Even when removing the incredible worldbuilding and storytelling (as well as some scary foresight), which helped popularize the cyberpunk genre, "Akira" is a visual masterpiece. Almost every frame is created by hand with an incredible amount of detail, not in small part due to the film's high budget. Take any frame and you'll see it shines with bright colors and an attention to camera angles to rival any live-action film. The film places a special attention to lighting in order to heighten the sense of a effect of the colors and to give the impression of a city that never sleeps — Nerdwriter has a fantastic video on this subject.

Then there's the use of color in the film. "Akira" uses an incredible range of color to evoke its feeling of a futuristic world, with bright oranges shining against dark blacks and blues, where greens and reds show the fight between human progress and nature. There are a whopping 327 shades of color in "Akira," 50 of which were allegedly specifically created for the film, according to a behind the scenes video on the production of "Akira" (via Kambole Campbell's writing on the legacy of the film for its 4K release). The reason was that, since most of the film takes place at night, a wide range of colors was needed to make the scenes pop, and it's clear they succeeded.

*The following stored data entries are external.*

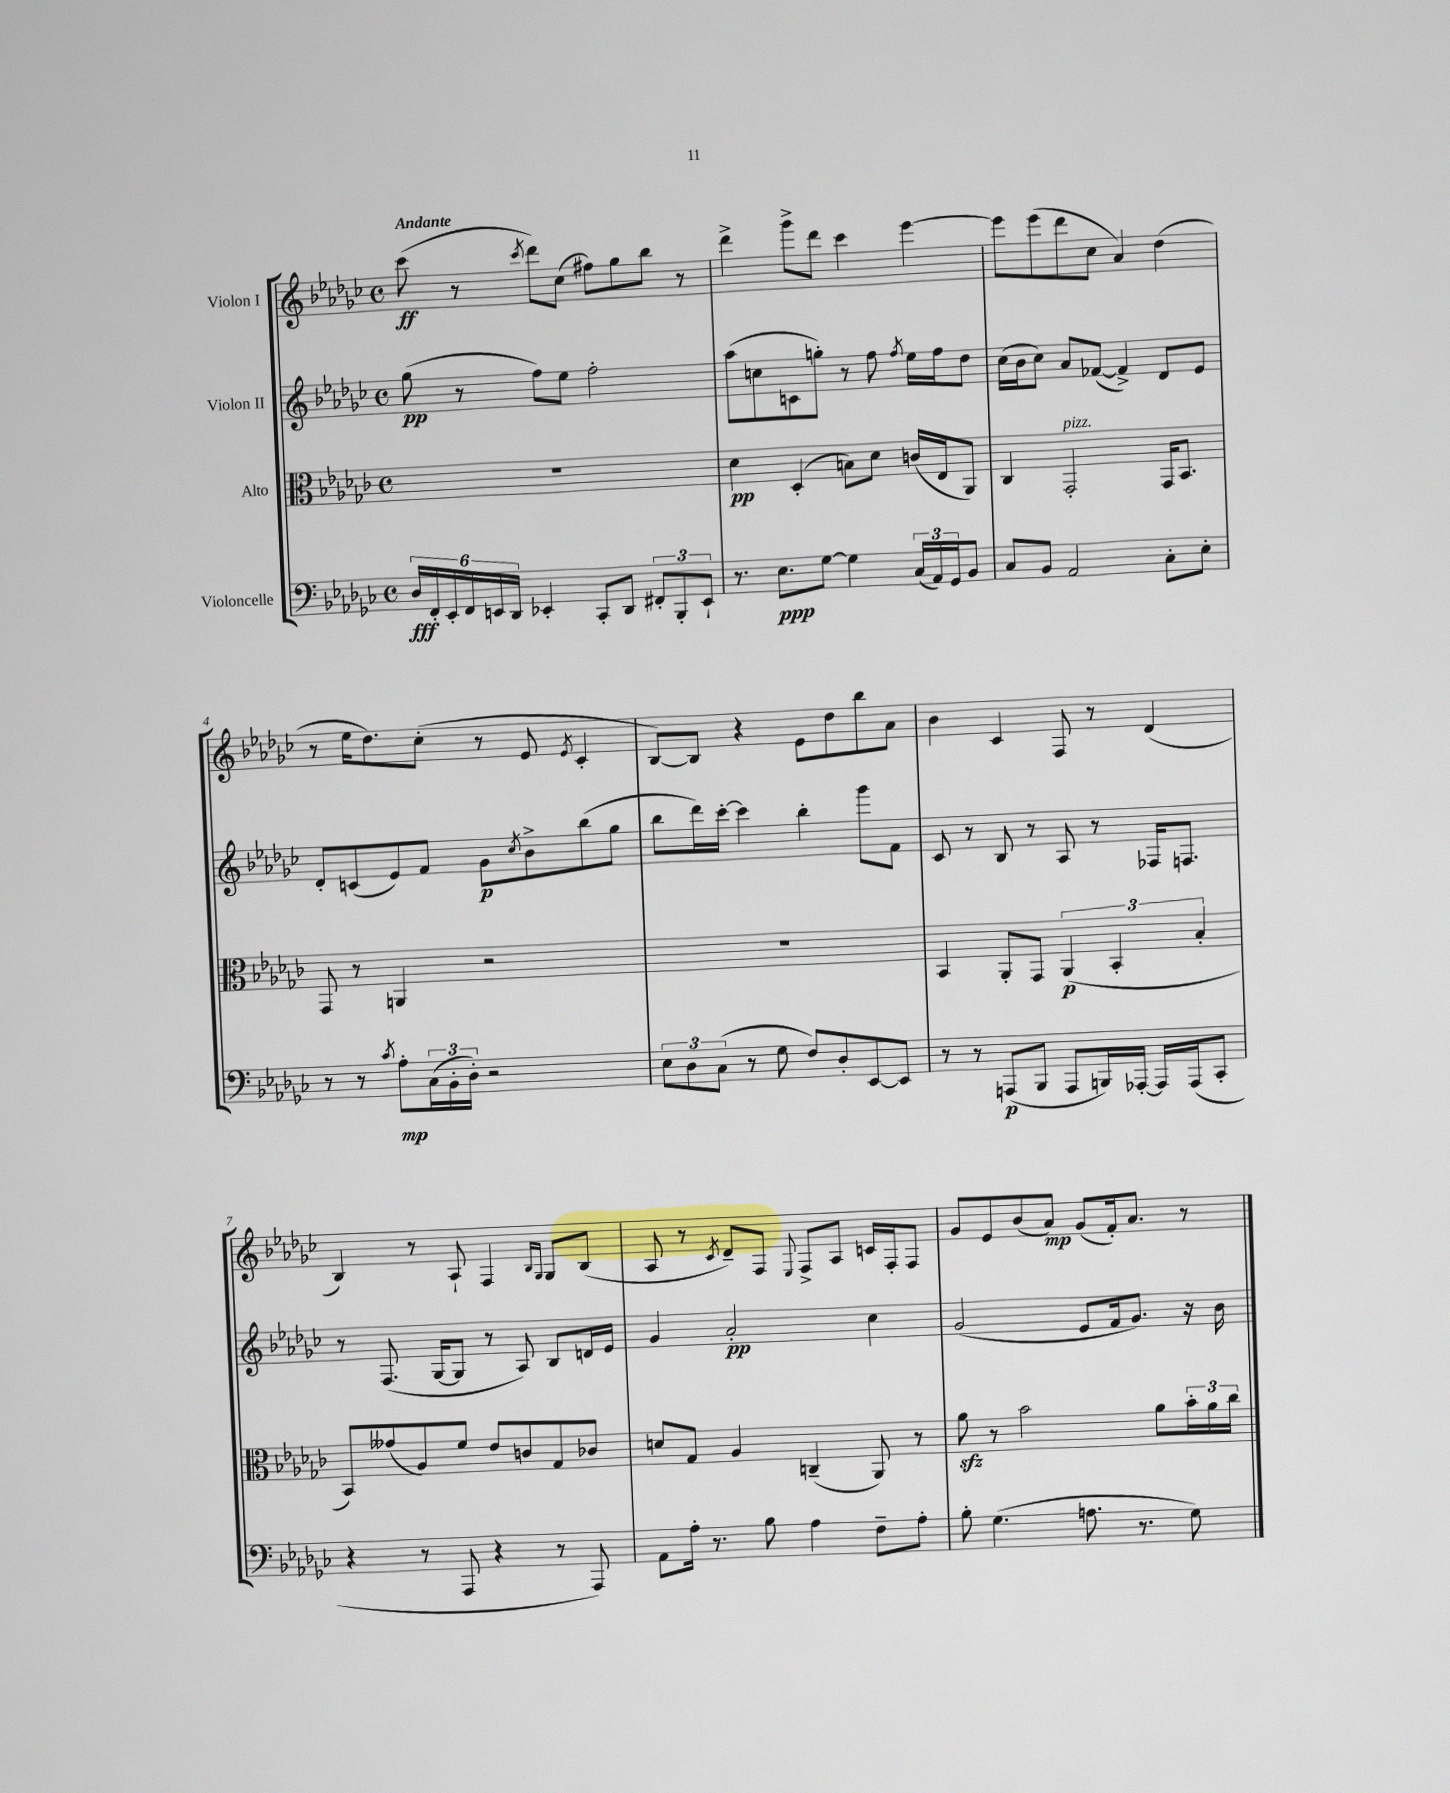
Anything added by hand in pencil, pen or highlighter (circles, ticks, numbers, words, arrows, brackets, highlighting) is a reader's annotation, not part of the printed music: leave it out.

**kern	**dynam	**kern	**dynam	**kern	**dynam	**kern	**dynam
*part4	*part4	*part3	*part3	*part2	*part2	*part1	*part1
*staff4	*staff4	*staff3	*staff3	*staff2	*staff2	*staff1	*staff1
*I"Violoncelle	*	*I"Alto	*	*I"Violon II	*	*I"Violon I	*
*clefF4	*	*clefC3	*	*clefG2	*	*clefG2	*
*k[b-e-a-d-g-c-]	*	*k[b-e-a-d-g-c-]	*	*k[b-e-a-d-g-c-]	*	*k[b-e-a-d-g-c-]	*
*M4/4	*	*M4/4	*	*M4/4	*	*M4/4	*
*met(c)	*	*met(c)	*	*met(c)	*	*met(c)	*
=1	=1	=1	=1	=1	=1	=1	=1
!	!	!	!	!	!	!LO:TX:a:B:t=Andante	!
24D-/LL	fff	1r	.	(8gg-\	pp	(8ccc-\	ff
24FF'/	.	.	.	.	.	.	.
24EE-'/	.	.	.	.	.	.	.
24FF/	.	.	.	8r	.	8r	.
24EEn/	.	.	.	.	.	.	.
24DD-/JJ	.	.	.	.	.	.	.
.	.	.	.	.	.	8qccc-/	.
4EE-X'/	.	.	.	8ff\L)	.	8ddd-\L)	.
.	.	.	.	8ee-\J	.	(8cc-\J	.
8CC-'/L	.	.	.	2ff'\	.	8ff#X\L)	.
8DD-/J	.	.	.	.	.	8gg-\	.
12FF#X'/L	.	.	.	.	.	8bb-\J	.
12BBB-'/	.	.	.	.	.	.	.
.	.	.	.	.	.	8r	.
12EE-`/J	.	.	.	.	.	.	.
=2	=2	=2	=2	=2	=2	=2	=2
8.r	.	4d-\	pp	(8aa-\L	.	4ddd-^\	.
.	.	.	.	8ccn\	.	.	.
8.E-\L	ppp	.	.	.	.	.	.
.	.	(4D-'/	.	8cn\	.	8ggg-^\L	.
[8G-\J	.	.	.	8ggn'\J)	.	8ddd-\J	.
4G-\]	.	8Bn\L)	.	8r	.	4ccc-\	.
.	.	8d-\J	.	8ff\	.	.	.
.	.	.	.	8qff/	.	.	.
(24C-/LL	.	(16cn/LL	.	16ee-\LL	.	[4eee-\	.
24AA-/)	.	.	.	.	.	.	.
.	.	16E-/J	.	16ff\J	.	.	.
24GG-/J	.	.	.	.	.	.	.
8BB-/J	.	8AA-/J)	.	8dd-\J	.	.	.
=3	=3	=3	=3	=3	=3	=3	=3
8C-/L	.	4C-/	.	(16cc-\LL	.	8eee-\L]	.
.	.	.	.	16b-\J	.	.	.
8BB-/J	.	.	.	8cc-\J)	.	(8eee-\	.
!	!	!LO:TX:a:i:t=pizz.	!	!	!	!	!
2AA-/	.	2GG-'/	.	8a-/L	.	8ddd-\	.
.	.	.	.	([8f-X/J	.	8cc-\J	.
.	.	.	.	4f-^/])	.	4a-/)	.
8C-'\L	.	16GG-/KL	.	8d-/L	.	(4dd-\	.
.	.	8.BB-/J	.	.	.	.	.
8E-'\J	.	.	.	8e-/J	.	.	.
!!LO:LB:g=z
=4	=4	=4	=4	=4	=4	=4	=4
8r	.	8GG-/	.	8d-'/L	.	8r	.
8r	.	8r	.	(8cn/	.	16ee-\KL	.
.	.	.	.	.	.	8.dd-\)	.
8qc-/	.	.	.	.	.	.	.
8A-'\L	mp	4AAn/	.	8e-/)	.	.	.
(24C-\L	.	.	.	8f/J	.	(8cc-'\J	.
24BB-'\	.	.	.	.	.	.	.
24D-'\JJ)	.	.	.	.	.	.	.
2r	.	2r	.	8g-\L	p	8r	.
.	.	.	.	8qcc-/	.	.	.
.	.	.	.	8b-^\	.	8e-/	.
.	.	.	.	.	.	8qe-/	.
.	.	.	.	(8bb-\	.	4c-'/	.
.	.	.	.	8gg-\J	.	.	.
=5	=5	=5	=5	=5	=5	=5	=5
12E-\L	.	1r	.	8bb-\L	.	[8B-/L)	.
12D-\	.	.	.	.	.	.	.
.	.	.	.	16ddd-\L)	.	8B-/J]	.
(12C-\J	.	.	.	.	.	.	.
.	.	.	.	[16ccc-'\JJ	.	.	.
8r	.	.	.	4ccc-\]	.	4r	.
8G-\	.	.	.	.	.	.	.
8F/L)	.	.	.	4bb-'\	.	8e-\L	.
8D-'/	.	.	.	.	.	8dd-\	.
[8EE-/	.	.	.	8ggg-\L	.	8bb-\	.
8EE-/J]	.	.	.	8f\J	.	8a-\J	.
=6	=6	=6	=6	=6	=6	=6	=6
8r	.	4BB-/	.	8c-/	.	4b-\	.
8r	.	.	.	8r	.	.	.
(8AAAn/L	p	8AA-'/L	.	8B-/	.	4c-/	.
8BBB-/J	.	8GG-/J	.	8r	.	.	.
8AAA/L	.	(6AA-/	p	8A-/	.	8F/	.
16BBBn/L)	.	.	.	8r	.	8r	.
.	.	6BB-'/	.	.	.	.	.
[16AAA-X'/JJ	.	.	.	.	.	.	.
16AAA-/LL]	.	.	.	16F-X/KL	.	(4d-/	.
(16AAA-/J	.	.	.	8.Fn/J	.	.	.
.	.	6B-'/	.	.	.	.	.
8CC-'/J	.	.	.	.	.	.	.
!!LO:LB:g=z
=7	=7	=7	=7	=7	=7	=7	=7
4r	.	8BB-/L)	.	8r	.	4B-/)	.
.	.	(8g--X/	.	(8.F/	.	.	.
8r	.	8A-/)	.	.	.	8r	.
.	.	.	.	[16G-/KL	.	.	.
8AAA-/	.	8f/J	.	8G-/J]	.	8A-`/	.
4r	.	8e-/L	.	8r	.	4F/	.
.	.	8cn/	.	8A-/)	.	.	.
.	.	.	.	.	.	16qqB-/LL	.
.	.	.	.	.	.	16qqG-/JJ	.
8r	.	8G-/	.	8B-/L	.	8G-/L	.
8AAA-/)	.	8c-X/J	.	16dn/L	.	(8B-/J	.
.	.	.	.	16e-/JJ	.	.	.
=8	=8	=8	=8	=8	=8	=8	=8
8AA-\L	.	8dn/L	.	4g-/	.	8A-/	.
16A-'\Jk	.	8G-/J	.	.	.	8r	.
8.r	.	.	.	.	.	.	.
.	.	.	.	.	.	8qc-/	.
.	.	4A-/	.	2a-'/	pp	8d-~/L)	.
8B-\	.	.	.	.	.	8F/J	.
.	.	.	.	.	.	8qqE-/	.
4A-\	.	(4Cn~/	.	.	.	8F^/L	.
.	.	.	.	.	.	8A-/J	.
8F~\L	.	8AA-/)	.	4cc-\	.	16cn/LL	.
.	.	.	.	.	.	16F'/J	.
8A-'\J	.	8r	.	.	.	8F/J	.
=9	=9	=9	=9	=9	=9	=9	=9
8B-'\	.	8a-zz\	.	(2g-/	.	8g-/L	.
(4.G-\	.	8r	.	.	.	8e-/	.
.	.	2b-\	.	.	.	(8b-/	.
.	.	.	.	.	.	8a-/J)	mp
8.An\	.	.	.	8e-/L	.	(8g-/L	.
.	.	.	.	16f/k	.	16f'/k)	.
8.r	.	.	.	8.g-/J)	.	8.a-/J	.
.	.	8a-\L	.	.	.	.	.
8G-\)	.	24b-'\L	.	16r	.	8r	.
.	.	24a-\	.	.	.	.	.
.	.	.	.	16b-\	.	.	.
.	.	24cc-\JJ	.	.	.	.	.
==	==	==	==	==	==	==	==
*-	*-	*-	*-	*-	*-	*-	*-
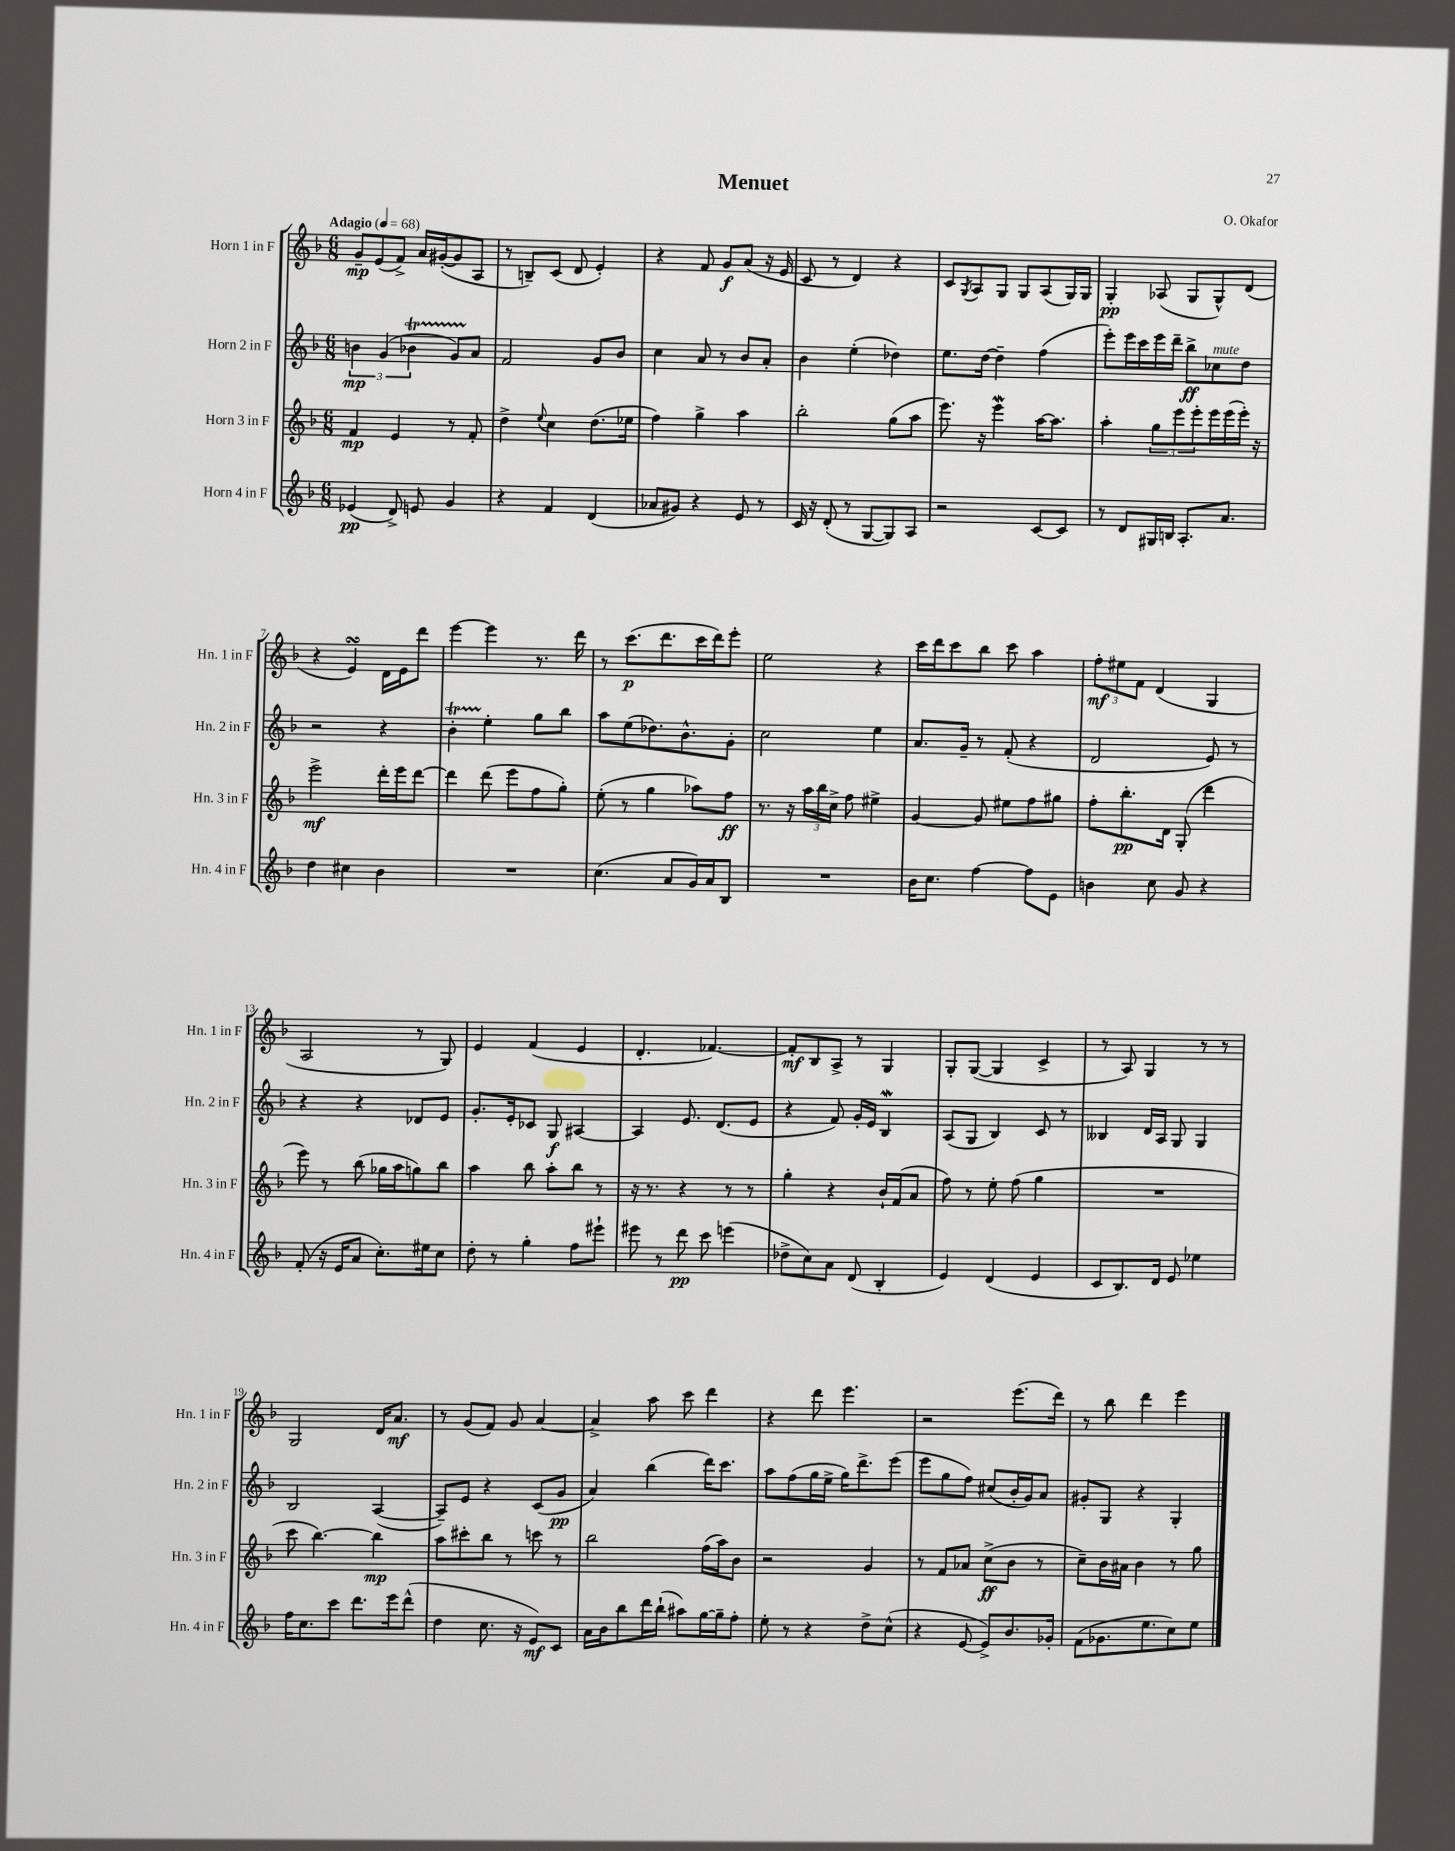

The use of color, along with a meticulous attention to facial expressions, was not commonly seen in anime. Each character's animation was tailored to pre-recorded dialogue, meaning the animators had to make the character movement feel realistic and sync the lip movement, where many animated shows and movies use a predetermined set of lip movement that is rotated to fit any word intonation.

It's no surprise to see "Akira" still dazzle audiences 34 years after its release. Its iconic bike slide shot has been referenced to death the past three decades, and Hollywood has never truly given up trying to make a live-action adaptation. Just like the powerful teenager with telekinetic powers that gives the film its name, there has never been anything like "Akira" before or since its release.